By mid-afternoon she was in Venice and had secured a place in a new hostel. She wandered along the Grand Canal, wanting to be captivated by the magic of the beautiful, crumbling city with its many canals of blue-green water and yet utterly unable to. Inside she felt both leaden and numb, filled with the memory of how Malik had pushed her away from him, told her to leave, his expression so cold, almost contemptuous...
There had been no connection. He probably used that line on every eager woman he saw. And as for his confession that it had been his first kiss? Laughable. She should have seen through that immediately. He’d kissed her with far too much expertise and assurance to be as inexperienced as she was. He’d known how to touch her from the first.
Added to all that, he was the heir to a kingdom. A man of some significance, he’d called his grandfather. As if. Clearly he’d been doing nothing but amusing himself with an American bumpkin.
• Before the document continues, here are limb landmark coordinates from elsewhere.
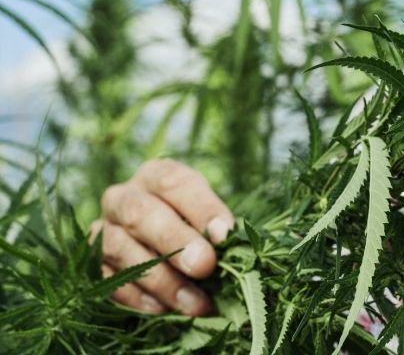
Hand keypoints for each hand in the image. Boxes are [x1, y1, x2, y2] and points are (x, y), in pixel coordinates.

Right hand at [90, 159, 233, 315]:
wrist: (163, 252)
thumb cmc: (194, 229)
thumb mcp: (208, 219)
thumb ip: (216, 230)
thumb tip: (230, 247)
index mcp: (155, 176)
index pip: (173, 182)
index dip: (201, 208)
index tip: (224, 235)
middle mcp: (122, 198)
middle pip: (140, 213)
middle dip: (175, 241)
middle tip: (205, 266)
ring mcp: (102, 231)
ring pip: (119, 248)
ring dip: (161, 279)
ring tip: (194, 302)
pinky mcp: (91, 265)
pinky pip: (107, 281)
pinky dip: (137, 297)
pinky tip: (165, 309)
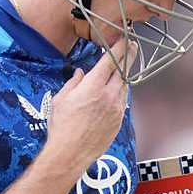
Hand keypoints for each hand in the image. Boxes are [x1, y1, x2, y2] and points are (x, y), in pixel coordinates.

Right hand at [46, 38, 137, 170]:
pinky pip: (122, 102)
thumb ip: (73, 83)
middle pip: (123, 71)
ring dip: (122, 77)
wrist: (70, 154)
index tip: (126, 39)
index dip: (120, 47)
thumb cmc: (61, 127)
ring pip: (124, 87)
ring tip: (118, 72)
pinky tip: (112, 94)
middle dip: (128, 57)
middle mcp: (108, 96)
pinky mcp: (119, 121)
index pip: (112, 60)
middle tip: (131, 48)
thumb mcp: (60, 100)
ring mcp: (116, 109)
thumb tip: (81, 74)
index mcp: (93, 86)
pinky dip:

She was so stupid. Stupid and naïve.
Gracie trudged through another few weeks of travelling, but the joy and sense of adventure she’d had when she’d started out had left her completely. All she wanted to do was hightail it home, to a place where people knew and loved her. But then the thought of all the triumphant I-told-you-sos from friends and family who hadn’t seen the point of her going at all was enough to stiffen her resolve. She would get over Malik al Bahjat, heir to the throne of Alazar. It wasn’t as if her heart had been destroyed. Just her pride, she assured herself, along with her innocence.
Then, in a tiny village in Germany, with rain sleeting down over the Black Forest, she threw up her breakfast. She rested her head on the edge of the toilet, her stomach still heaving, the noisy sounds of the hostel echoing around her. Cold sweat prickled on her scalp and she closed her eyes. The last thing she needed was the stomach flu while backpacking through Europe.